しかしローザは自由奔放で、ジンジャーはそんな彼女についていこうとしてあれこれ試したりするがうまくいかず、1人で詩を書くなど、少しずつ2人の間には溝が出来始めていく…。
切ないけれど、人生でこういうことはあるんだよね。浜崎あゆみの歌詞によく出る「いつまでも同じところにはいられない」ってのは大人になるとよく分かる。
個人の幸せ、人類の幸せ
ビックリポイントの一つは冒頭に流れる広島の映像です。当時の核兵器の様子っていうのはどうだったんでしょうか。我々日本人は被爆国として学校で必ずその授業を受けると思いますが、それがアメリカ以外の他国の一般市民の女の子にまで強く影響していたなんて、正直とってもびっくりしてます。
戦争だけでなく、いじめや虐待や殺人や事故、色んな悲劇が今もどこかで起きている。戦争に負けがむしゃらに国の再建に尽力した当時の日本人のように、当事者というのは前を向いて今日明日自分家族という狭く深い場所を追及していく。
ジンジャーのような第三者というのは当事者ではない。何かを変える大きな力を持っているわけでもなく、実際の痛みを背負った訳でもないのだが、現実に起きたことや想像の中で膨らんだ凶悪な力に脅えている。
こういう大きすぎる愁いはときに「実際にあんたがやられたわけじゃないじゃん」という言葉で斬られてしまう。そしてそれが事実なだけにジンジャーのような人たちは行き場を失くしてしまうのだ。
主人公・ジンジャーが大きな愁いに負けないように行動に移そうとしているとき、幼なじみ・ローザは一人の男の人と心を通わせていた。
それはジンジャーの父親のローランドであった。ローザとローランドには共通の生い立ちがあり、それは本当の父と娘、結婚した父と母にはないものだった。特別な繋がりを見出したローザにとって重要なのは個人の生き方でありローランドを救うことだった。
ジンジャーは常に世界に目を向けていたため、ローザが戦争という大きなことより自分のパパとの世界、しかもジンジャーやジンジャーの母を傷つけてまで得ようとしている世界を理解出来ない。
しかし確実にジンジャーの家族という小さな世界は崩壊を辿って行く。
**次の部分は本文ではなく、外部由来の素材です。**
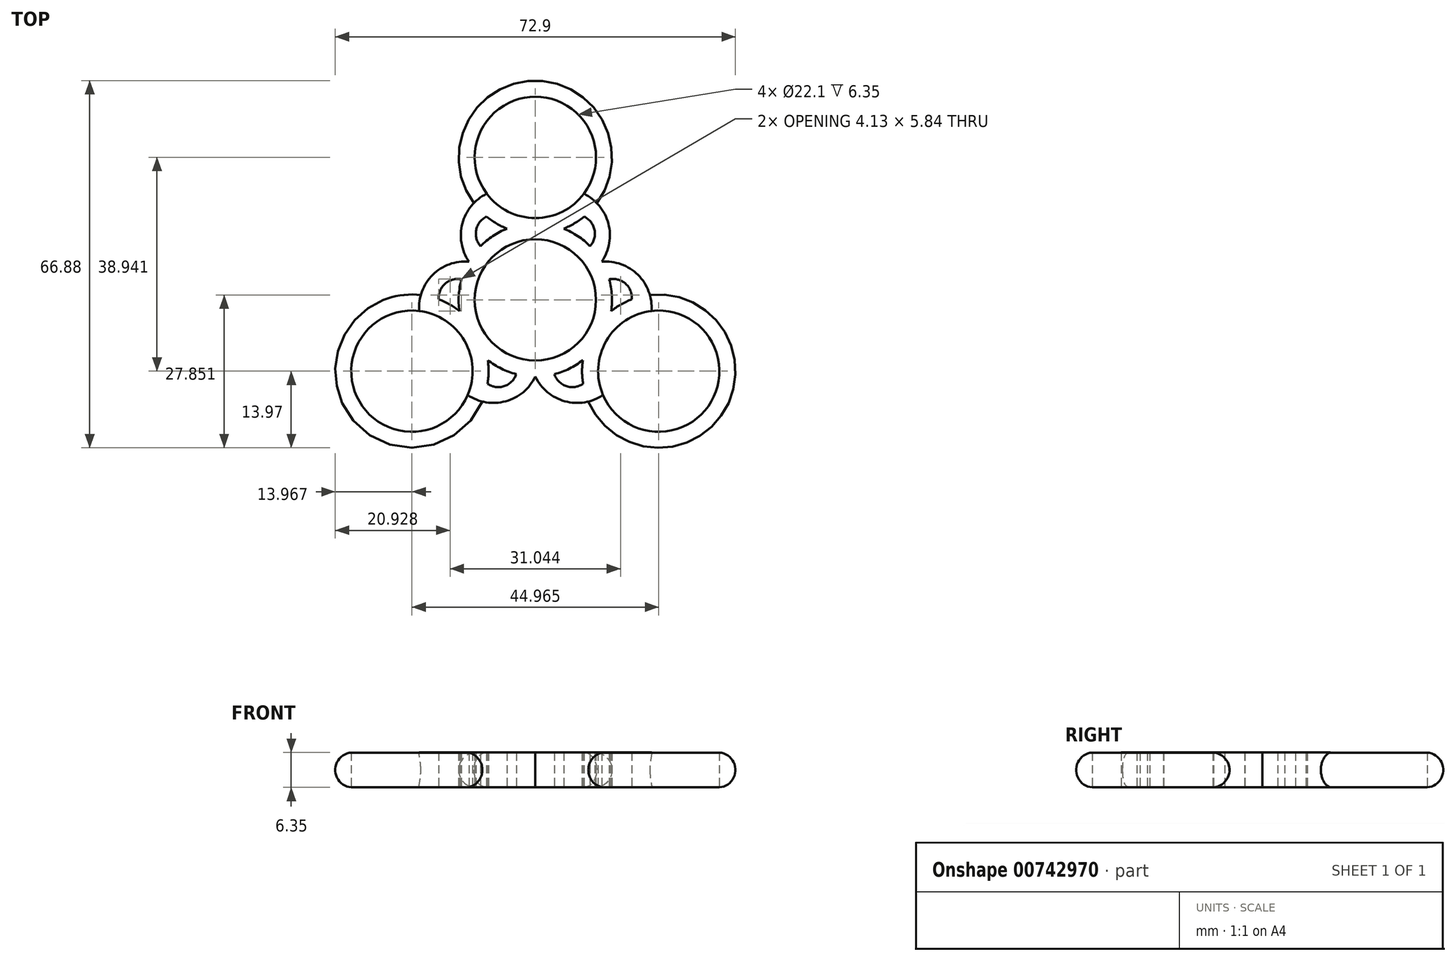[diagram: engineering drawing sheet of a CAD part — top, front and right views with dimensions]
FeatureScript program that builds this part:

もともと仲は良くなかったけれど別居に発展し、父と母がそれぞれの役割を放棄し自らの個人的な欲望や夢に走る姿は、多感なジンジャーにとって混乱を招くものだった。
生まれたときからずっと一緒だった幼なじみが自分の父親に好意を寄せることまでは理解できても、父親が幼なじみにデレデレしてる姿を見るのは信じられないほどの苦痛であり、今までの世界が音を立てて崩れるのは想像するのに難しくない。
さらに、母親がずっと悔いていた絵描きを始めたこと自体は全く問題はないが、父が不道徳に走っている最中に母親が自分の道を見出したとなると、その先は家庭崩壊しかない。
ジンジャーは世界に対して不満があった。物事を受け入れるのではなく変えようとしていた。だが、世界はそんなジンジャーのことはおかまいなしに好き勝手に様子を変えて進んでいくのだった。そんな中でジンジャーは一つの答えを見つける。
特徴的なのはジンジャーが相談する大人たちがみんな「今を楽しめ!」と言うんですよね。子供の時は「何なまっちょろいこといってんだよいい大人が」と思ってたけど、たぶん今私がジンジャー的な子に会ったら「今を楽しめ!」と言うでしょう。それくらい、人生において楽しみということがどれだけ影響を与えるか分かってきてしまったから。